Is the Embedded Industry Dead?
An analogy, SAT-style: The Embedded Systems Conference (ESC) is to Embedded Engineers what EclipseCon is to Eclipse Developers. At ESC, you will see hardware and software engineers wandering from booth to booth, typically drawn to anything that lights up. (Booth babes? Nah, give me blue LED's!) The love of this stuff goes way back. For me, it started when I was around 11 years old and armed with a soldering iron, a 100-in-one project kit from Radio Shack, a Commodore 64, and a workbench in the basement. So began my career path.
I've been in the embedded world professionally for 15 years now. My first official embedded design—an assignment in an EE undergraduate course—was a microprocessor-controlled (8086) hot/cold plate that used a thermoelectric module. If you've never played with a thermoelectric module, you must get one. Stick it to a big heat sink and put a decent current through it, and you get heat transfer through the module, which makes one side very hot and the other side very cold. Change the direction of the current, and the hot and cold sides switch. These devices are used in some drink coolers today, although this is far less efficient than a compressor. Anyway, in our design the user entered a desired temperature on a keypad. The microprocessor then read the temperature on the plate by sampling a thermistor. While displaying the current temperature on an LED display, the processor began driving the plate to the set temperature with rudimentary pulse-width modulation. The software also controlled current direction (heat/cool mode) and a cooling fan attached to the heat sink. To demonstrate our invention, we would put a drop of water on the plate and attempt to either freeze it or boil it. Freezing was more difficult, because we weren't able to dissipate enough heat on the hot side, despite the massive heat sink and cooling fan. Boiling was much easier. We even managed to melt the solder on the module once by intentionally overdriving the current (read: "hey, I wonder what would happen if…").

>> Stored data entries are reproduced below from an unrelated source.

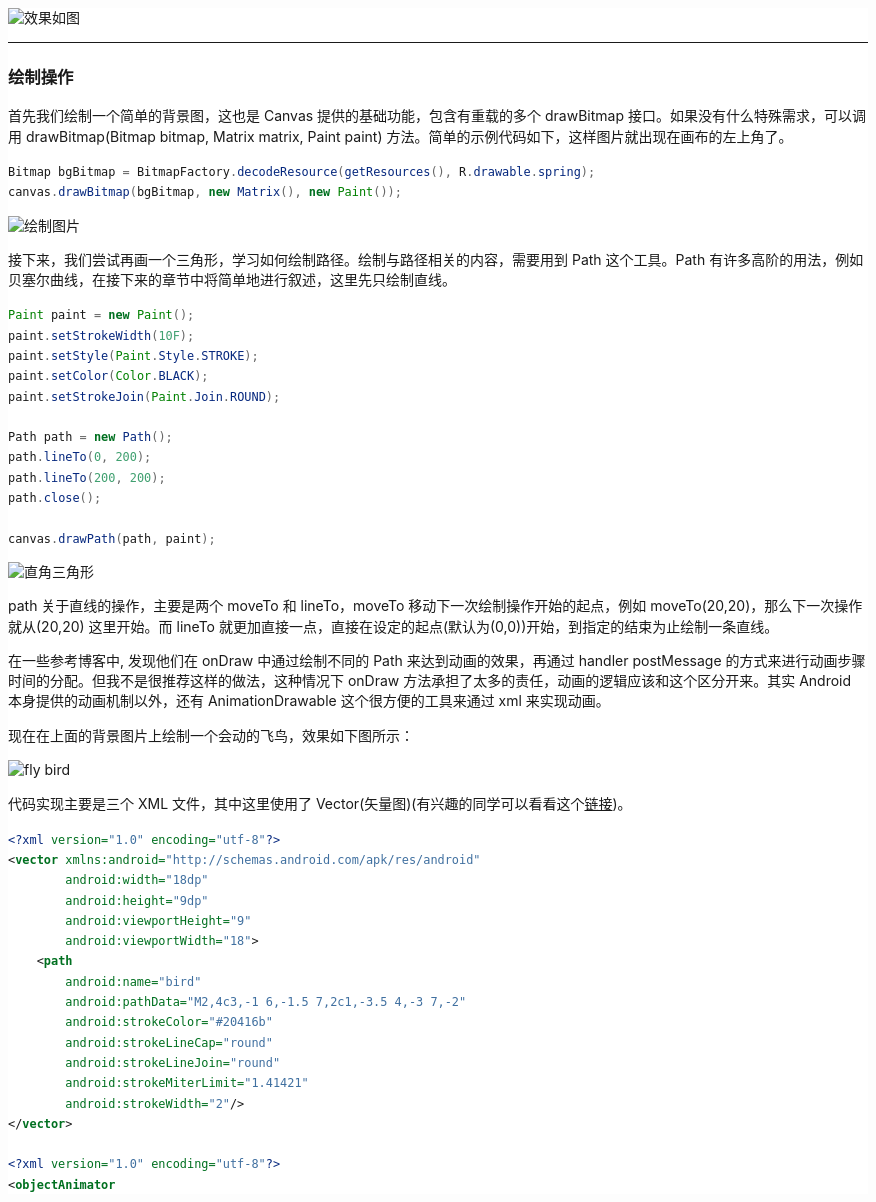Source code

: ![效果如图](http://o8p68x17d.bkt.clouddn.com/draw_rect.png)

------------------------

### 绘制操作

首先我们绘制一个简单的背景图，这也是 Canvas 提供的基础功能，包含有重载的多个 drawBitmap 接口。如果没有什么特殊需求，可以调用 drawBitmap(Bitmap bitmap, Matrix matrix, Paint paint) 方法。简单的示例代码如下，这样图片就出现在画布的左上角了。

```java
Bitmap bgBitmap = BitmapFactory.decodeResource(getResources(), R.drawable.spring);
canvas.drawBitmap(bgBitmap, new Matrix(), new Paint());
```

![绘制图片](http://o8p68x17d.bkt.clouddn.com/draw_bitmap.png)

接下来，我们尝试再画一个三角形，学习如何绘制路径。绘制与路径相关的内容，需要用到 Path 这个工具。Path 有许多高阶的用法，例如贝塞尔曲线，在接下来的章节中将简单地进行叙述，这里先只绘制直线。

```java
Paint paint = new Paint();
paint.setStrokeWidth(10F);
paint.setStyle(Paint.Style.STROKE);
paint.setColor(Color.BLACK);
paint.setStrokeJoin(Paint.Join.ROUND);

Path path = new Path();
path.lineTo(0, 200);
path.lineTo(200, 200);
path.close();

canvas.drawPath(path, paint);
```

![直角三角形](http://o8p68x17d.bkt.clouddn.com/draw_tribble.png)

path 关于直线的操作，主要是两个 moveTo 和 lineTo，moveTo 移动下一次绘制操作开始的起点，例如 moveTo(20,20)，那么下一次操作就从(20,20) 这里开始。而 lineTo 就更加直接一点，直接在设定的起点(默认为(0,0))开始，到指定的结束为止绘制一条直线。

在一些参考博客中, 发现他们在 onDraw 中通过绘制不同的 Path 来达到动画的效果，再通过 handler postMessage 的方式来进行动画步骤时间的分配。但我不是很推荐这样的做法，这种情况下 onDraw 方法承担了太多的责任，动画的逻辑应该和这个区分开来。其实 Android 本身提供的动画机制以外，还有 AnimationDrawable 这个很方便的工具来通过 xml 来实现动画。

现在在上面的背景图片上绘制一个会动的飞鸟，效果如下图所示：

![fly bird](http://o8p68x17d.bkt.clouddn.com/fly_bird.gif)

代码实现主要是三个 XML 文件，其中这里使用了 Vector(矢量图)(有兴趣的同学可以看看这个[链接](https://developer.android.com/studio/write/vector-asset-studio.html))。

```xml
<?xml version="1.0" encoding="utf-8"?>
<vector xmlns:android="http://schemas.android.com/apk/res/android"
        android:width="18dp"
        android:height="9dp"
        android:viewportHeight="9"
        android:viewportWidth="18">
    <path
        android:name="bird"
        android:pathData="M2,4c3,-1 6,-1.5 7,2c1,-3.5 4,-3 7,-2"
        android:strokeColor="#20416b"
        android:strokeLineCap="round"
        android:strokeLineJoin="round"
        android:strokeMiterLimit="1.41421"
        android:strokeWidth="2"/>
</vector>

<?xml version="1.0" encoding="utf-8"?>
<objectAnimator
```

After dabbling in AI during grad school, my embedded journey resumed in the professional world where I built 3D modeling/measurement products on based on the 68332 and PPC505/509 processors. This was followed by my current employment at Wind River building debuggers for all manner of microprocessors. I will spare you further details, but for me, attending ESC last week was like talking a walk down memory lane, given that my embedded education and career began coincidentally with the emergence of a distinct space called "embedded".

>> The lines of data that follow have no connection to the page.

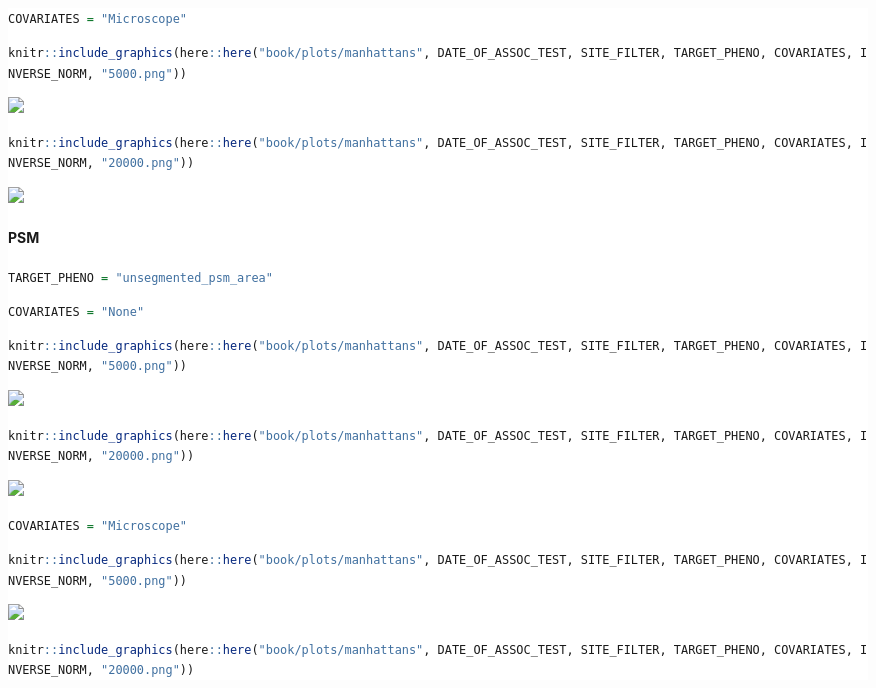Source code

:
```r
COVARIATES = "Microscope"
```


```r
knitr::include_graphics(here::here("book/plots/manhattans", DATE_OF_ASSOC_TEST, SITE_FILTER, TARGET_PHENO, COVARIATES, INVERSE_NORM, "5000.png"))
```

<img src="/hps/software/users/birney/ian/repos/somites/book/plots/manhattans/20220214/all_sites/mean/Microscope/TRUE/5000.png" width="100%" />

```r
knitr::include_graphics(here::here("book/plots/manhattans", DATE_OF_ASSOC_TEST, SITE_FILTER, TARGET_PHENO, COVARIATES, INVERSE_NORM, "20000.png"))
```

<img src="/hps/software/users/birney/ian/repos/somites/book/plots/manhattans/20220214/all_sites/mean/Microscope/TRUE/20000.png" width="100%" />

#### PSM


```r
TARGET_PHENO = "unsegmented_psm_area"
```


```r
COVARIATES = "None"
```


```r
knitr::include_graphics(here::here("book/plots/manhattans", DATE_OF_ASSOC_TEST, SITE_FILTER, TARGET_PHENO, COVARIATES, INVERSE_NORM, "5000.png"))
```

<img src="/hps/software/users/birney/ian/repos/somites/book/plots/manhattans/20220214/all_sites/unsegmented_psm_area/None/TRUE/5000.png" width="100%" />

```r
knitr::include_graphics(here::here("book/plots/manhattans", DATE_OF_ASSOC_TEST, SITE_FILTER, TARGET_PHENO, COVARIATES, INVERSE_NORM, "20000.png"))
```

<img src="/hps/software/users/birney/ian/repos/somites/book/plots/manhattans/20220214/all_sites/unsegmented_psm_area/None/TRUE/20000.png" width="100%" />


```r
COVARIATES = "Microscope"
```


```r
knitr::include_graphics(here::here("book/plots/manhattans", DATE_OF_ASSOC_TEST, SITE_FILTER, TARGET_PHENO, COVARIATES, INVERSE_NORM, "5000.png"))
```

<img src="/hps/software/users/birney/ian/repos/somites/book/plots/manhattans/20220214/all_sites/unsegmented_psm_area/Microscope/TRUE/5000.png" width="100%" />

```r
knitr::include_graphics(here::here("book/plots/manhattans", DATE_OF_ASSOC_TEST, SITE_FILTER, TARGET_PHENO, COVARIATES, INVERSE_NORM, "20000.png"))
```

And yet, something didn't feel right at ESC. For one thing, I'm tired of the term "embedded", because like so much else in my professional life, no one in my family (or the general populace) knows what the hell it means. "Device Software" is a bit better because it's at least self-descriptive and inclusive of technology mysteriously absent at ESC, like mobile java development. But it's more than just the term that bugs me. Embedded used to represent that feeling of engineering superiority over the application developer who had the whole computer at his or her disposal, when we had to deal with 8 or 16 bit microprocessors, hard real time, virtually no memory, no displays, and lousy tools. It's true that many designs still have to deal with precisely those limitations, and I don't want to diminish that. But it's also true that today's silicon contains so much stuff that you can often build an entire product out of one chip. Full-color, hi-res screens are now much more common, as are extensive GUI's available via a web server on the device. Now, instead of most embedded devices stoically performing some lonely forgotten task, they are more frequently connected to everything else by any number of communication mechanisms and protocols. And tools, thanks in part to Eclipse, are rock solid.

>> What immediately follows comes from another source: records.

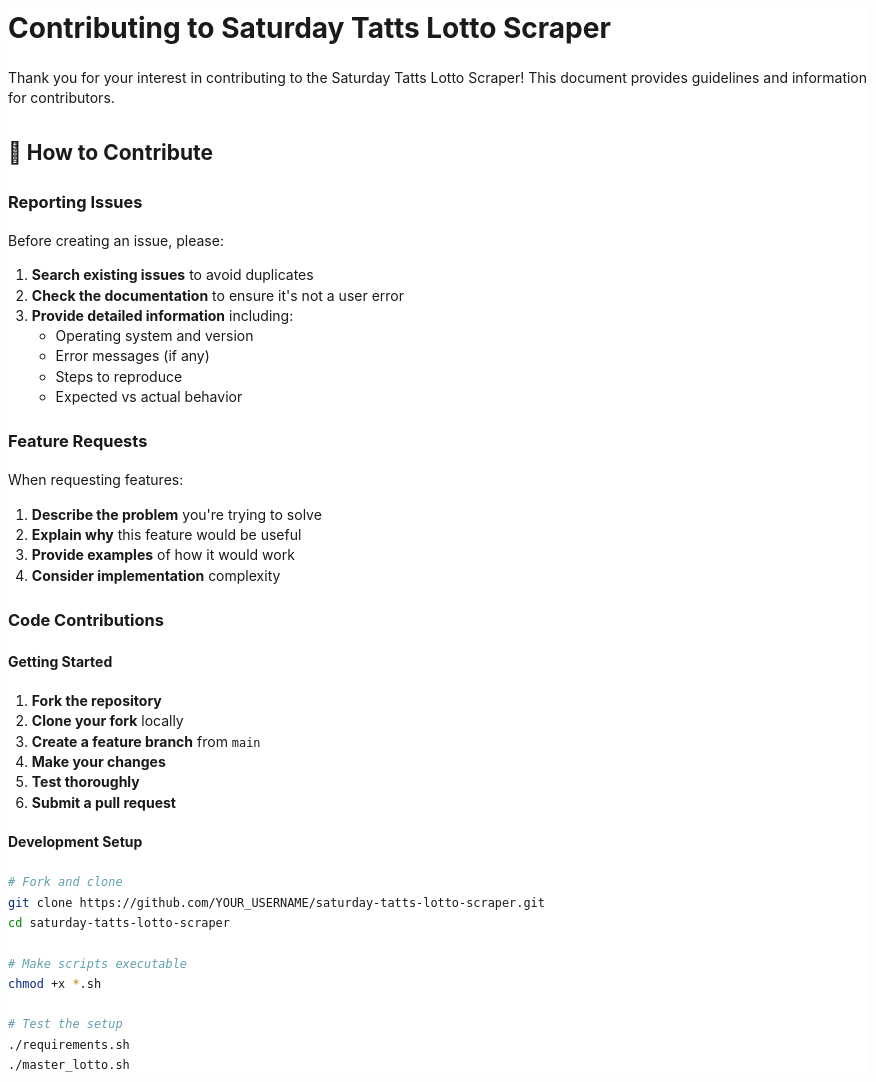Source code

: # Contributing to Saturday Tatts Lotto Scraper

Thank you for your interest in contributing to the Saturday Tatts Lotto Scraper! This document provides guidelines and information for contributors.

## 🤝 How to Contribute

### Reporting Issues

Before creating an issue, please:

1. **Search existing issues** to avoid duplicates
2. **Check the documentation** to ensure it's not a user error
3. **Provide detailed information** including:
   - Operating system and version
   - Error messages (if any)
   - Steps to reproduce
   - Expected vs actual behavior

### Feature Requests

When requesting features:

1. **Describe the problem** you're trying to solve
2. **Explain why** this feature would be useful
3. **Provide examples** of how it would work
4. **Consider implementation** complexity

### Code Contributions

#### Getting Started

1. **Fork the repository**
2. **Clone your fork** locally
3. **Create a feature branch** from `main`
4. **Make your changes**
5. **Test thoroughly**
6. **Submit a pull request**

#### Development Setup

```bash
# Fork and clone
git clone https://github.com/YOUR_USERNAME/saturday-tatts-lotto-scraper.git
cd saturday-tatts-lotto-scraper

# Make scripts executable
chmod +x *.sh

# Test the setup
./requirements.sh
./master_lotto.sh
```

Software running on one or more microprocessors inside a physical product is just one part of a large, connected software application. End-user products now employ a range of software that may include a traditional embedded application and RTOS, a mobile device, a server application, and a host-based rich client app. The distinction between enterprise and embedded software is artificial and blurring ever more rapidly. Here's a simple example: a collection of heart/respiratory monitors attached to patients in a hospital ICU that transmit patient vitals via WiFi to a server, which in turn logs vitals history while relaying those stats to a PC at the nurses' station and to a hand held device in the on-call doctor's pocket, all with security enabled. Here's another for amateur car mechanics: compare the engine computer I had in my 90's Ford (it blinked error codes!) to the dozens of connected processors in a typical vehicle today. To design today's modern products, systems engineers have to know about a lot of types of software: embedded, device, server, network, rich client, web client, reporting, etc. Traditional embedded is just one part of the bigger picture. It's no longer an island. Today you see just as much if not more cool embedded technology at industry-focused conferences in networking, automotive, industrial automation, telecom, etc. This is great news.
So no, the embedded industry is not dead; it's just transformed. As I walked around ESC, I saw some vendors that truly understand this transformation and others that didn't. Yet, it still felt like the same old ESC, and I found myself wanting more…more real-world products on display, more vertically-focused applications, and more buzz around the embedded/enterprise connection. I think ESC as a conference needs to acknowledge and embrace this transformation. Perhaps the ESC of the future should be "Engineering Systems Conference". Perhaps what I'm longing for is an engineer-centric CES. I'll still be drawn to things that light up.